老人名叫楊啓本,1930年生人,是一名在太倉的聾啞人。他身邊的晚輩們是顧家人,和他並無血緣關係。但從2014年到2021年,顧氏的三個兄弟悉心照料了楊啓本的晚年。
2021年,老人去世,這段故事原本將被埋沒。同年民法典新增的遺產管理人制度,讓他們的人生重新被看見——因楊啓本遺留的財產無人繼承也無人受遺贈。太倉市民政局依據法院判決書,將楊啓本留下的遺產悉數分配給了顧家三兄弟,肯定了他們的善舉。

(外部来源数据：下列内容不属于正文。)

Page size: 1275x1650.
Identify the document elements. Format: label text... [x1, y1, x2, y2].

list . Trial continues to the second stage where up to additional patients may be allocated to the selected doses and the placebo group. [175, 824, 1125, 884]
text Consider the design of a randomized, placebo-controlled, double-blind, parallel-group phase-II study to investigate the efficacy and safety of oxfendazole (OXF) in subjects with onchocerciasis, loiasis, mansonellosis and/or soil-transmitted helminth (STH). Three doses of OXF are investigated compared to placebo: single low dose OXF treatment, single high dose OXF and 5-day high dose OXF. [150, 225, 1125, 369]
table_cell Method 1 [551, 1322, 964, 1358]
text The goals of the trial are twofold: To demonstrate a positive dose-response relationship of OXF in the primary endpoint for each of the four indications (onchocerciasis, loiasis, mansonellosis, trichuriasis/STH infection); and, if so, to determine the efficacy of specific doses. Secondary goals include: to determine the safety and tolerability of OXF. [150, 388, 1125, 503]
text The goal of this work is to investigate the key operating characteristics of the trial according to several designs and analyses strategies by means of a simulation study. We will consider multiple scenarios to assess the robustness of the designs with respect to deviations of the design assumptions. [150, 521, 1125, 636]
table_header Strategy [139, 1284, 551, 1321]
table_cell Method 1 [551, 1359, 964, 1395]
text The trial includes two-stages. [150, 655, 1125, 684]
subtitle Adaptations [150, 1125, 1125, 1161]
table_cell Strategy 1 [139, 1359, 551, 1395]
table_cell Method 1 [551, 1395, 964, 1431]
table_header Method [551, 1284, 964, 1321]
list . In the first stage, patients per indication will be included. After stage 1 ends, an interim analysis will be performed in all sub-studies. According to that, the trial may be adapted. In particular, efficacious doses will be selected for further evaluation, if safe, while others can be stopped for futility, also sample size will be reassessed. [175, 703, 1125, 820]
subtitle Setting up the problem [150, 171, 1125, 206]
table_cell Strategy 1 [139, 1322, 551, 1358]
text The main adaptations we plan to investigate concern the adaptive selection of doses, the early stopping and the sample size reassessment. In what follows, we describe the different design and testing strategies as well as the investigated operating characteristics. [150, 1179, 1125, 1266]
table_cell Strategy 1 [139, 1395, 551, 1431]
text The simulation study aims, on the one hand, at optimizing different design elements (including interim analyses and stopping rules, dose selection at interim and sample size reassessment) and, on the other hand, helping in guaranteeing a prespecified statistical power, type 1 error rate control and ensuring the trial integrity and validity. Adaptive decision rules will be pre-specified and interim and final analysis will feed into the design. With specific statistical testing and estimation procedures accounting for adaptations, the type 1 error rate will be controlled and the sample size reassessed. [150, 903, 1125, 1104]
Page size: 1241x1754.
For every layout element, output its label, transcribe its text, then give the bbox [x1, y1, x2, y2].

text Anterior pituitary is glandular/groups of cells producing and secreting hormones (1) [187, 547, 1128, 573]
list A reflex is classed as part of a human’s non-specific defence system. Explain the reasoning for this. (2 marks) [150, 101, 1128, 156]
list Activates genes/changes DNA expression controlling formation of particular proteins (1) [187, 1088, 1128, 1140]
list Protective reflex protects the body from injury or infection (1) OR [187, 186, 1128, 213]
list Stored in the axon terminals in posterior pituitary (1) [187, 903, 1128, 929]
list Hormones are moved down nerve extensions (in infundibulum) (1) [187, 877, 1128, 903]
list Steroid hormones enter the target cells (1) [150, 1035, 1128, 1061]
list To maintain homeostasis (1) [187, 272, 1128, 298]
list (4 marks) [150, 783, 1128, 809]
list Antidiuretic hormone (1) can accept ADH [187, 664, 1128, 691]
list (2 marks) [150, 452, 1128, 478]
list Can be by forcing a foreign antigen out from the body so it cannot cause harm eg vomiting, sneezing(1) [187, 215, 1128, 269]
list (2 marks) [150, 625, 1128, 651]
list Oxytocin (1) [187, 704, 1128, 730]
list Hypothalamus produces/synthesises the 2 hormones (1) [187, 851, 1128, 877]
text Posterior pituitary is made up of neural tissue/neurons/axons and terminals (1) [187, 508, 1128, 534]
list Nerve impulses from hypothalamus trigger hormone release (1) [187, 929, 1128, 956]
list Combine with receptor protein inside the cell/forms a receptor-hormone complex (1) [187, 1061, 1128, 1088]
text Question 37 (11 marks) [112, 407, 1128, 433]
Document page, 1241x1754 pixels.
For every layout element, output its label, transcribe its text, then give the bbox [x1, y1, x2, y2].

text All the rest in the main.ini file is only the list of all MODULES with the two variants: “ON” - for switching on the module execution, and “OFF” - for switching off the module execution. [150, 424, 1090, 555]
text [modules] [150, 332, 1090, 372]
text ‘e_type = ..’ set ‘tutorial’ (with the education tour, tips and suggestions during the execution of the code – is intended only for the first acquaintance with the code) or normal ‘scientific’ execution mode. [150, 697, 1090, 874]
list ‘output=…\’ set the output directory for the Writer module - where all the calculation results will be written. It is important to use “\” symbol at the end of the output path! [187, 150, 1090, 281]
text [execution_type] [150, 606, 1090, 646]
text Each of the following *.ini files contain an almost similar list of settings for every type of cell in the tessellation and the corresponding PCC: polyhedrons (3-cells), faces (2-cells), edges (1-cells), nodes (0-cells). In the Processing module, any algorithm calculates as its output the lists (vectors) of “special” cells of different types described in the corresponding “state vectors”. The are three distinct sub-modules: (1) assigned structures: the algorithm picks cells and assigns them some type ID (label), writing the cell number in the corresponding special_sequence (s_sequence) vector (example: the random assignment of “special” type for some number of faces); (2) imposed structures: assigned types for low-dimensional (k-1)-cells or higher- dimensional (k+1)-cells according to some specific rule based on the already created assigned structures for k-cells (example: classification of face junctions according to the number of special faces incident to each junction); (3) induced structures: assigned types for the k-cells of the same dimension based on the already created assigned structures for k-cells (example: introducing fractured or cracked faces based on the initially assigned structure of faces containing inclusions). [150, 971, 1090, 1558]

楊啓本與顧家人的全家福。本文圖片均為 澎湃新聞記者 陳蕾 攝/翻拍 固定之約
一處長長的小巷子,轉彎通向13號樓棟,樓棟的白牆下留着青苔印記,楊啓本曾獨居在此。推開1樓的門,是兩間卧室,廚房擺着過去的瓶瓶罐罐、儲物間塞着儲存衣服的老式皮箱。
獨自生活時,楊啓本會撿起年輕時的手藝,他在上海學過紅幫裁縫,後來進了太倉服裝廠工作,直到退休。家中櫥櫃裏有他的裁縫尺、眼鏡、剪刀和其他工具,他給顧家兄弟做過袖套。
家中摞得整齊的相紙是楊啓本與顧家晚輩的合影,記載着他們從2013年到2017年的變化,有幾張相紙背後,老人一筆一畫地寫下照片上每位成員的名字以及照片拍攝地。站在最中間的老人似乎享受着小輩環繞的幸福。
楊啓本的裁縫用尺。 追溯起顧家和楊家的淵源,那是上兩代時就結下的聯繫。顧氏三兄弟的奶奶是楊啓本的奶孃。“在鄉下,吃了奶就當乾兒子一樣”,顧家老二顧永芳説,他從奶奶那得知,楊啓本生於太倉,出生時是健康孩子,4歲那年發高燒,燒壞嗓子,説不了話,成了聾啞人。按輩分,他管楊啓本叫叔叔。顧家三兄弟年少時,常跟着奶奶一起去楊家。逢年過節,雙方都會來往。
楊啓本姐姐叫楊碧梧,大他1歲,曾是太倉市總工會的幹部。顧永芳記得,他人給楊啓本介紹對象,楊碧梧説,弟弟聾啞,如果再找個聾啞,生下來再聾啞,這就不好了,便沒讓弟弟找對象。
楊碧梧也一直沒有結婚。1983年,姐弟倆年過五旬,一起搬到府東社區實小弄的房子裏,互相依靠。兩人年紀漸長,家裏換燈泡、安窗簾之類的雜事需要人幫忙,便會喊顧永芳和其他兄弟來。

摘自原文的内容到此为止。